PROBLEM TO SOLVE: The result should be every line in the data below that carries the string "builder".

[Collected data]
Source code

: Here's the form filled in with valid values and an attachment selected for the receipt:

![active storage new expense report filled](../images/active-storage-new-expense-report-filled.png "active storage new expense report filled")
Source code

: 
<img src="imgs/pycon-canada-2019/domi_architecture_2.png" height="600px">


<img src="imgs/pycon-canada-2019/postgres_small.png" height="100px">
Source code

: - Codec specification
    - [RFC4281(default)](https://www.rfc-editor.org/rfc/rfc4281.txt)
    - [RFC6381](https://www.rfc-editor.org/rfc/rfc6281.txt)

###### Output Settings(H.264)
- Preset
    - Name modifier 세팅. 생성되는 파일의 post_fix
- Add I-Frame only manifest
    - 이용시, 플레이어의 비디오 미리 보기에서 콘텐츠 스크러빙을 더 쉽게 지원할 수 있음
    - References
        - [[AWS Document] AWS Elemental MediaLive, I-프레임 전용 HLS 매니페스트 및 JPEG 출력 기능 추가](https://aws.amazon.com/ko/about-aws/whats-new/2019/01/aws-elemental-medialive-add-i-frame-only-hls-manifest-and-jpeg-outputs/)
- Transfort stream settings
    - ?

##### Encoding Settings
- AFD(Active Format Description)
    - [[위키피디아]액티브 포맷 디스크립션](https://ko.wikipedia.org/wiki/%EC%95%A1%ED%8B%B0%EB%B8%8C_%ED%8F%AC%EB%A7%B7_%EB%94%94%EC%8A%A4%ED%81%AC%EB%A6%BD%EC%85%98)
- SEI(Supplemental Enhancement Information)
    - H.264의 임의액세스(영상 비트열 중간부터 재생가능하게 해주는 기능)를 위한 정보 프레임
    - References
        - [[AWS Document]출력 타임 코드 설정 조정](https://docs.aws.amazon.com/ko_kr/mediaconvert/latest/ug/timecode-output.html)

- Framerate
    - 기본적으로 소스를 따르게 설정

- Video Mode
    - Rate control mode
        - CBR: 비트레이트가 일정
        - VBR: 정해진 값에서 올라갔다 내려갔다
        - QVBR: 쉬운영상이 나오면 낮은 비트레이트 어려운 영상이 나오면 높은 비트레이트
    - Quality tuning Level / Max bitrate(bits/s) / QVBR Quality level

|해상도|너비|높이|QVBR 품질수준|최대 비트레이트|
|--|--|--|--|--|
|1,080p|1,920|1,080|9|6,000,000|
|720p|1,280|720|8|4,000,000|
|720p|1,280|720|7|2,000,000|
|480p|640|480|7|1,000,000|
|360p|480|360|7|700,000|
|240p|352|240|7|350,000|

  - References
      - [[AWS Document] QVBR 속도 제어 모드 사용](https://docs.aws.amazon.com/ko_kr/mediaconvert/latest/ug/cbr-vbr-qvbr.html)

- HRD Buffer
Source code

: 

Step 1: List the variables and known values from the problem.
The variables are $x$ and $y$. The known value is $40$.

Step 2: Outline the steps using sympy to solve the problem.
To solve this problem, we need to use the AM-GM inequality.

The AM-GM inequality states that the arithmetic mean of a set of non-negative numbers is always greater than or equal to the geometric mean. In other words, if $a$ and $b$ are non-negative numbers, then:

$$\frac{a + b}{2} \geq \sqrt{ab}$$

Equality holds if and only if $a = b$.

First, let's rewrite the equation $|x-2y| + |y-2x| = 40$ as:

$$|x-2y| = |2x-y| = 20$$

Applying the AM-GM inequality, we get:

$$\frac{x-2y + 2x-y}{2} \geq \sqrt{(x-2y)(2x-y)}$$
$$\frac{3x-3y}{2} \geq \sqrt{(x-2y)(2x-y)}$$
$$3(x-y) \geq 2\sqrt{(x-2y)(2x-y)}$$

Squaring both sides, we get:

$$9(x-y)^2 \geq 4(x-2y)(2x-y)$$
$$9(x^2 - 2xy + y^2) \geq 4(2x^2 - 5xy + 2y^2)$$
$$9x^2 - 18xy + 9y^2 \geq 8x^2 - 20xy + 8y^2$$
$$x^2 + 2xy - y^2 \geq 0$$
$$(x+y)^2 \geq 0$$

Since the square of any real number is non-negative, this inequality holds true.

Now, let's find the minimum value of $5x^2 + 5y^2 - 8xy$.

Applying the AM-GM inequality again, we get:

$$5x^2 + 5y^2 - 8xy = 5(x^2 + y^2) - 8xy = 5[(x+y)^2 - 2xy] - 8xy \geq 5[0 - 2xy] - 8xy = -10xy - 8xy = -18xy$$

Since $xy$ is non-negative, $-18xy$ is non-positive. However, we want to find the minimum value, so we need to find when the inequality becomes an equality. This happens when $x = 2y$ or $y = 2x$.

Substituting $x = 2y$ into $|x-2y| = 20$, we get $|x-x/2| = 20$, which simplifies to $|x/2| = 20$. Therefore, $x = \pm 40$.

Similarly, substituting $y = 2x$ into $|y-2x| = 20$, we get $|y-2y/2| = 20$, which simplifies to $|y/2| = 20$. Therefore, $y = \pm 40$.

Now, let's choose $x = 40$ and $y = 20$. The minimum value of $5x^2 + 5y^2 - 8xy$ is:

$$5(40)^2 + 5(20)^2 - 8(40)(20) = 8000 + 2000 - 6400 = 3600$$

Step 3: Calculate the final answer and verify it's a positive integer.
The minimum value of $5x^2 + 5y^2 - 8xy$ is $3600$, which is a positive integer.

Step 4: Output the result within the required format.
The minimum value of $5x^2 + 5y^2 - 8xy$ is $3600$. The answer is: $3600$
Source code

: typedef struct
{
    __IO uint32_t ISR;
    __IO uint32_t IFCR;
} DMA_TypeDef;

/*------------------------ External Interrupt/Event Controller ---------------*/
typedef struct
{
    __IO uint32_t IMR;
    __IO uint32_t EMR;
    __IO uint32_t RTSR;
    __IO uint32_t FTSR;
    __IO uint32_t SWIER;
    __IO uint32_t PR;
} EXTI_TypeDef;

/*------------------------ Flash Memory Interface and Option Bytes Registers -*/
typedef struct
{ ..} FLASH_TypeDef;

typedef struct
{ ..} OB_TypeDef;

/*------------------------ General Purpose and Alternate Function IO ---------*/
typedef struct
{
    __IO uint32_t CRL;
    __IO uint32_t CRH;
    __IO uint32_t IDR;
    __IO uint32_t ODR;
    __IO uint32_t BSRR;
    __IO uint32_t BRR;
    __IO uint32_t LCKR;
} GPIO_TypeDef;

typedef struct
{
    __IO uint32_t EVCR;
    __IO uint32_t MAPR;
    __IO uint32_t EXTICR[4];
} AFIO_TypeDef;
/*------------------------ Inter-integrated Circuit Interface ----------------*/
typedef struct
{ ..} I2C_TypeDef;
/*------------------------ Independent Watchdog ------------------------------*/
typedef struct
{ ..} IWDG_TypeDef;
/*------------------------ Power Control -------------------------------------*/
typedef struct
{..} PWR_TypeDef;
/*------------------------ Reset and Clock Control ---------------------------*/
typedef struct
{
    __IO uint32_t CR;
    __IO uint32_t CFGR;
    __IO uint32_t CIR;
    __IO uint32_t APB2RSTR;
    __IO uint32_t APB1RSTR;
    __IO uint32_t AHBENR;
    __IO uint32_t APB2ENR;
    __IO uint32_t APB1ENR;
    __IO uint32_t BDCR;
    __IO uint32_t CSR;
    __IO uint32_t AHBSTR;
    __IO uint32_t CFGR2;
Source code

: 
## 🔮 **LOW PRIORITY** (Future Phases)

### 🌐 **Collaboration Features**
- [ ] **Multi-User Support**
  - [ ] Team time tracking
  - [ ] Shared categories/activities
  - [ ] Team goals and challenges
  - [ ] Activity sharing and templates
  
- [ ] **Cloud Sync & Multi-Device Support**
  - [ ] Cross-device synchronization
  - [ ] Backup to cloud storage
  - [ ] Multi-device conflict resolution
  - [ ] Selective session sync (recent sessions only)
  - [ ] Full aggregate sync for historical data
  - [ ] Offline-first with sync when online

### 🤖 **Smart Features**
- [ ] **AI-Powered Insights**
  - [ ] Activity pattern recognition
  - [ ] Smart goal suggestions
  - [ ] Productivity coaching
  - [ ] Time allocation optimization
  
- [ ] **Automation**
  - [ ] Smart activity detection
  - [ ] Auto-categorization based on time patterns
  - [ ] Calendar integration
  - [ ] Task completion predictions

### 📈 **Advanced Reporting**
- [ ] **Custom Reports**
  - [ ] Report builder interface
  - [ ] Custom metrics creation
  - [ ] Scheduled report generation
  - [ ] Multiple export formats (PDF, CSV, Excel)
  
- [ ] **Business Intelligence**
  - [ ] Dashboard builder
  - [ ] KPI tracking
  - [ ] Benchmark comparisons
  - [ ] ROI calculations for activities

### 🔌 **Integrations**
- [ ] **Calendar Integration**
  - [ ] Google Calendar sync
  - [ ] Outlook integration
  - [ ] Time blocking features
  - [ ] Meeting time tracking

COMPLETED TASK:
  - [ ] Report builder interface
  - [ ] Dashboard builder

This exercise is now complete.